INSTRUCTIONS TO FOLLOW:
Repeat every line from the one containing "ой сын совсем" through the one containing "Leichtere Runde rund um den Ortskern von", including both of those lines. Do not include the pictures in your answer.

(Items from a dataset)
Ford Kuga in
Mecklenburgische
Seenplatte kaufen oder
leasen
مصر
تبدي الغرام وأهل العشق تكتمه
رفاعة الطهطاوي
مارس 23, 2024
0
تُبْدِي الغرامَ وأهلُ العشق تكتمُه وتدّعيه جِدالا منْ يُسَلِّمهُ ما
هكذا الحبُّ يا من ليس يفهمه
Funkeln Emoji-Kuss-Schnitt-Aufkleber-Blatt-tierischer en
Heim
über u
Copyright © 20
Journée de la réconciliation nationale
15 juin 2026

* * *

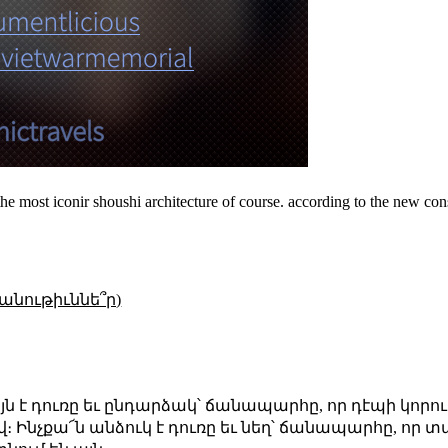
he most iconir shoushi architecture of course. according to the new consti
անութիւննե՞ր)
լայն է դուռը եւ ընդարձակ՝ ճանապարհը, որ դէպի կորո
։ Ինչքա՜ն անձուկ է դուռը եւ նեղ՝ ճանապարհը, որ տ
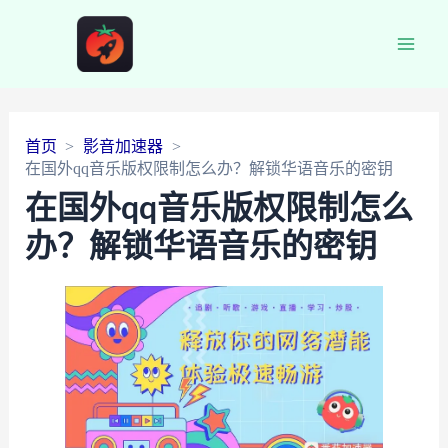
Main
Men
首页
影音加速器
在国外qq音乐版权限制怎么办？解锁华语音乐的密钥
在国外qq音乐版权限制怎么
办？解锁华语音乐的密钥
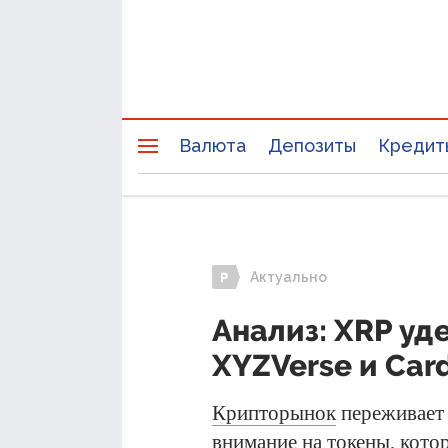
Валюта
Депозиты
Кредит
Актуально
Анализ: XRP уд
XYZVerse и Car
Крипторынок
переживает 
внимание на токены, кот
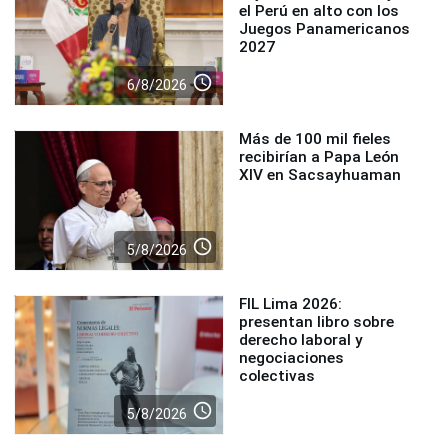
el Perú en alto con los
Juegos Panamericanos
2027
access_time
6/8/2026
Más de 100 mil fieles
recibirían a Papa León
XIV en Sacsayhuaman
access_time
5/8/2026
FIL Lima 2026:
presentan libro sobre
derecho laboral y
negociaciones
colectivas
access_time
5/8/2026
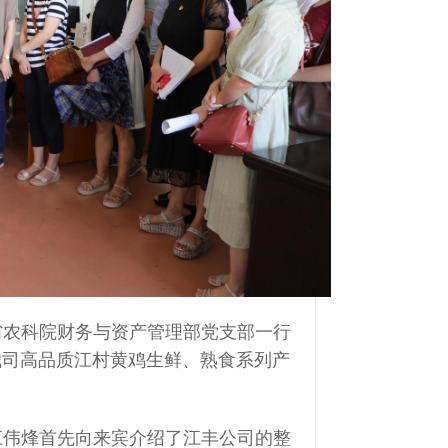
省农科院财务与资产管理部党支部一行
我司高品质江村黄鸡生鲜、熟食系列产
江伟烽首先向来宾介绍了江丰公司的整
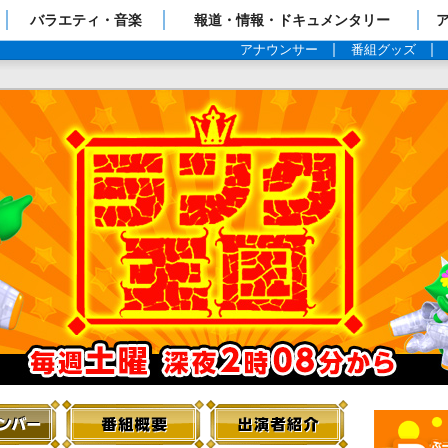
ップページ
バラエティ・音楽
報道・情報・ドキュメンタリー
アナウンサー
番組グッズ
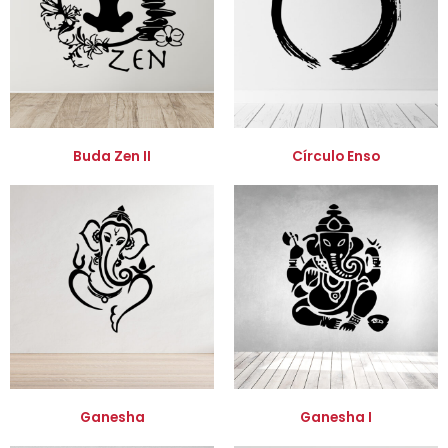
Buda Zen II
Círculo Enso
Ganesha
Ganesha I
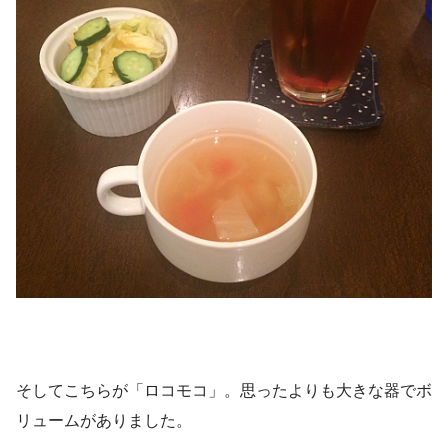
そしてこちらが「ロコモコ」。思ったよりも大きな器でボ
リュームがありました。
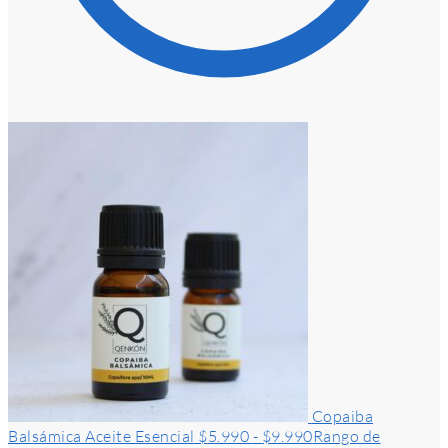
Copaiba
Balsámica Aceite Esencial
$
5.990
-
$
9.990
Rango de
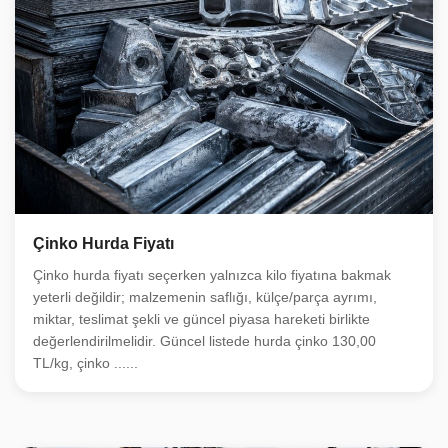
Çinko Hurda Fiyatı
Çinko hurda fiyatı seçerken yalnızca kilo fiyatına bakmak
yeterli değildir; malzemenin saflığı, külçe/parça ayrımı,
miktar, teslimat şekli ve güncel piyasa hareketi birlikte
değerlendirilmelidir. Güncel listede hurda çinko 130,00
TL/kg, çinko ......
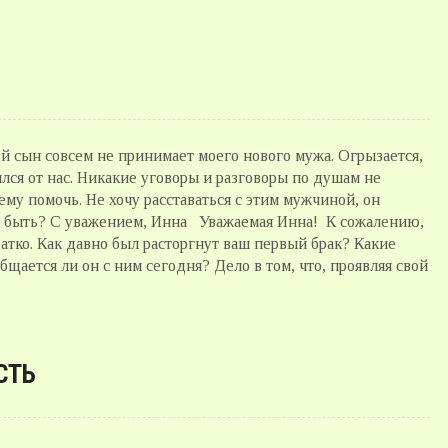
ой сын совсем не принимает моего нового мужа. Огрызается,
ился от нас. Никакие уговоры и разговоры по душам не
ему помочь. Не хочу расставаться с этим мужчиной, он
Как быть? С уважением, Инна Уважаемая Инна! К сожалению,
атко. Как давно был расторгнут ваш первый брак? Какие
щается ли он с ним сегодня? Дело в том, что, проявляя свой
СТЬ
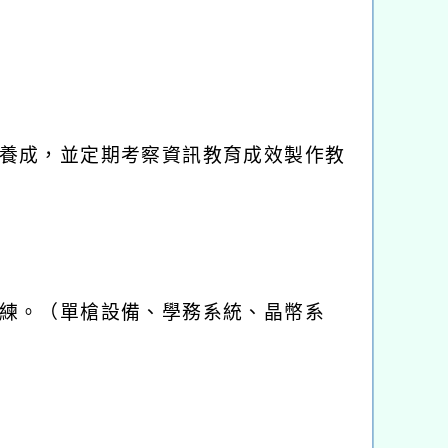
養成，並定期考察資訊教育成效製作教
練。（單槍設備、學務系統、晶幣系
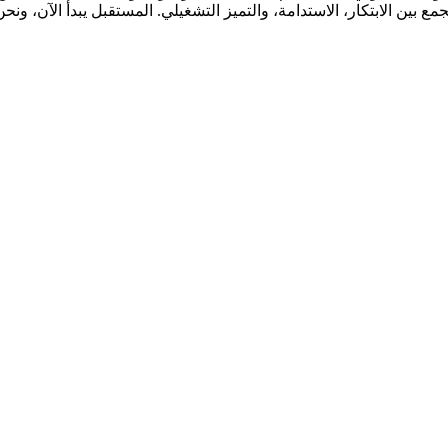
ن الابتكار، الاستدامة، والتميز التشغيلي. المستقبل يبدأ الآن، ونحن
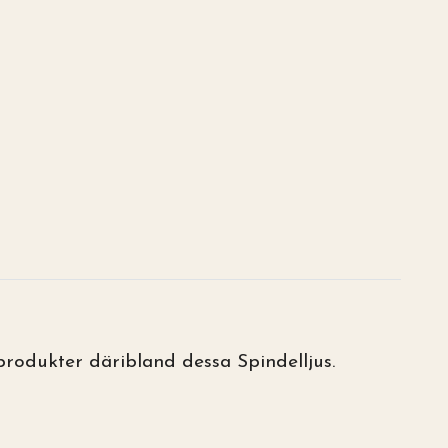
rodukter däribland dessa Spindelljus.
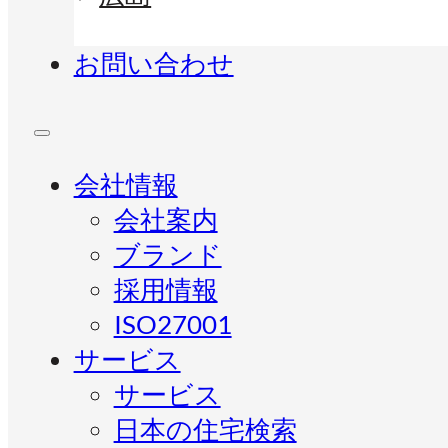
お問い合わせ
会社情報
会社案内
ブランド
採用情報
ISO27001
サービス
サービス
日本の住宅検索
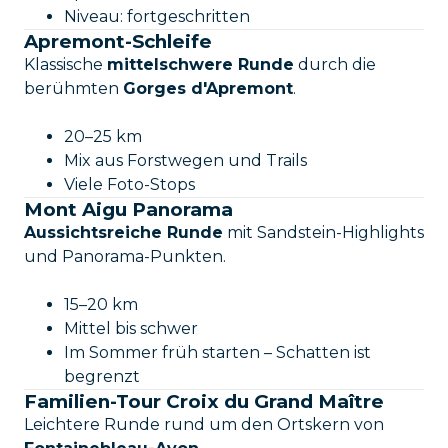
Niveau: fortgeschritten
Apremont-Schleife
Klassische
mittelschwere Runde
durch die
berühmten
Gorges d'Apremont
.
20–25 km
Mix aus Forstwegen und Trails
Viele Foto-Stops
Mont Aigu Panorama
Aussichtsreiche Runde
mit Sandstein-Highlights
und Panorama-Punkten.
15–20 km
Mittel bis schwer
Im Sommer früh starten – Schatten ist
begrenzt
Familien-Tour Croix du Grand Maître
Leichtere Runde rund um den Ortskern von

COMPLETED EXERCISE:
ой сын совсем не принимает моего нового мужа. Огрызается,
ился от нас. Никакие уговоры и разговоры по душам не
ему помочь. Не хочу расставаться с этим мужчиной, он
Как быть? С уважением, Инна Уважаемая Инна! К сожалению,
атко. Как давно был расторгнут ваш первый брак? Какие
щается ли он с ним сегодня? Дело в том, что, проявляя свой
СТЬ
養成，並定期考察資訊教育成效製作教
練。（單槍設備、學務系統、晶幣系
ن الابتكار، الاستدامة، والتميز التشغيلي. المستقبل يبدأ الآن، ونحن
rodukter däribland dessa Spindelljus.
お問い合わせ
会社情報
会社案内
ブランド
採用情報
ISO27001
サービス
サービス
日本の住宅検索
Niveau: fortgeschritten
Apremont-Schleife
Klassische
mittelschwere Runde
durch die
berühmten
Gorges d'Apremont
.
20–25 km
Mix aus Forstwegen und Trails
Viele Foto-Stops
Mont Aigu Panorama
Aussichtsreiche Runde
mit Sandstein-Highlights
und Panorama-Punkten.
15–20 km
Mittel bis schwer
Im Sommer früh starten – Schatten ist
begrenzt
Familien-Tour Croix du Grand Maître
Leichtere Runde rund um den Ortskern von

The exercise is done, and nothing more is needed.